Source extract>

·····

Defendant next asserts that his appellate counsel was ineffective for failing to argue on appeal that defendant's due process rights were violated when the jury was made aware of his incarcerated status. On this issue the record discloses that trial counsel did not object to the testimony relating to defendant's incarceration. (T2 at 66; T2 at 282; T3 at 62.) As such, defendant may only claim that appellate counsel was ineffective for failing to argue on appeal that (1) admitting such testimony amounted to a "plain error" or (2) that trial counsel was himself ineffective for not objecting at trial. See United States v. Iglesias, 535 F.3d 150, 158 (3d Cir. 2008) (holding that where an evidentiary issue is not preserved by objection, it may be reviewed only for plain error); Wright v. Vaughn, 473 F.3d 85, 90 (3d Cir. 2006) (describing an evidentiary argument, in a habeas case, as whether "appellate counsel was ineffective in failing to raise the issue that trial counsel was ineffective . . . ."). The Court rejects both arguments.

Defendant correctly notes that three government witnesses testified regarding his incarceration. Specifically, co-defendant Starlene Herbert stated that defendant threatened her by speaking to her through the prison toilet bowl before trial. (T2 at 66.) Co-defendant Richard Holland testified that he saw defendant in jail prior to trial and defendant had told him to "stick together and go to trial." (T2 at 282.) A third witness ("Inmate-3") testified as to statements made by defendant regarding planned future crimes when they shared a prison cell. (T3 at 62.) In reviewing this testimony, the government referenced defendant's incarceration several times during closing arguments. (Mot. at 11.)

·····

Data section>
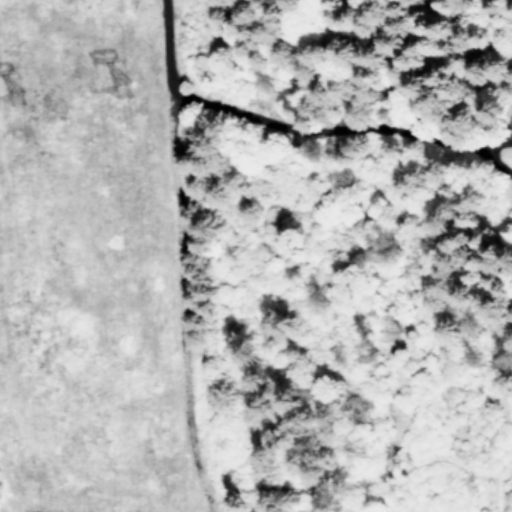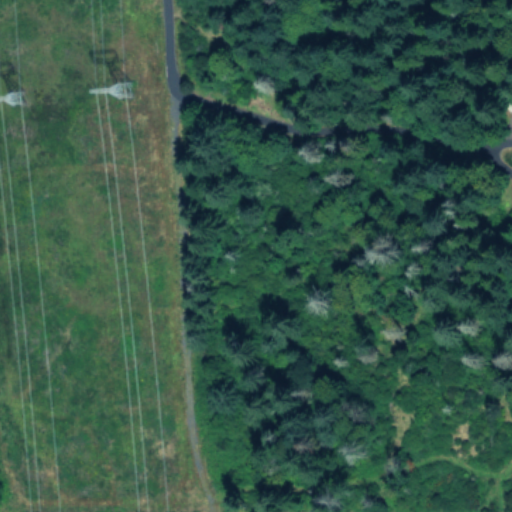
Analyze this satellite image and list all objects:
power tower: (134, 101)
power tower: (27, 113)
road: (339, 128)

·····

Exercise goal>
Repeat the court passage in full, word for word. Rely on nothing but the court passage.

Result of this task>
Defendant next asserts that his appellate counsel was ineffective for failing to argue on appeal that defendant's due process rights were violated when the jury was made aware of his incarcerated status. On this issue the record discloses that trial counsel did not object to the testimony relating to defendant's incarceration. (T2 at 66; T2 at 282; T3 at 62.) As such, defendant may only claim that appellate counsel was ineffective for failing to argue on appeal that (1) admitting such testimony amounted to a "plain error" or (2) that trial counsel was himself ineffective for not objecting at trial. See United States v. Iglesias, 535 F.3d 150, 158 (3d Cir. 2008) (holding that where an evidentiary issue is not preserved by objection, it may be reviewed only for plain error); Wright v. Vaughn, 473 F.3d 85, 90 (3d Cir. 2006) (describing an evidentiary argument, in a habeas case, as whether "appellate counsel was ineffective in failing to raise the issue that trial counsel was ineffective . . . ."). The Court rejects both arguments.

Defendant correctly notes that three government witnesses testified regarding his incarceration. Specifically, co-defendant Starlene Herbert stated that defendant threatened her by speaking to her through the prison toilet bowl before trial. (T2 at 66.) Co-defendant Richard Holland testified that he saw defendant in jail prior to trial and defendant had told him to "stick together and go to trial." (T2 at 282.) A third witness ("Inmate-3") testified as to statements made by defendant regarding planned future crimes when they shared a prison cell. (T3 at 62.) In reviewing this testimony, the government referenced defendant's incarceration several times during closing arguments. (Mot. at 11.)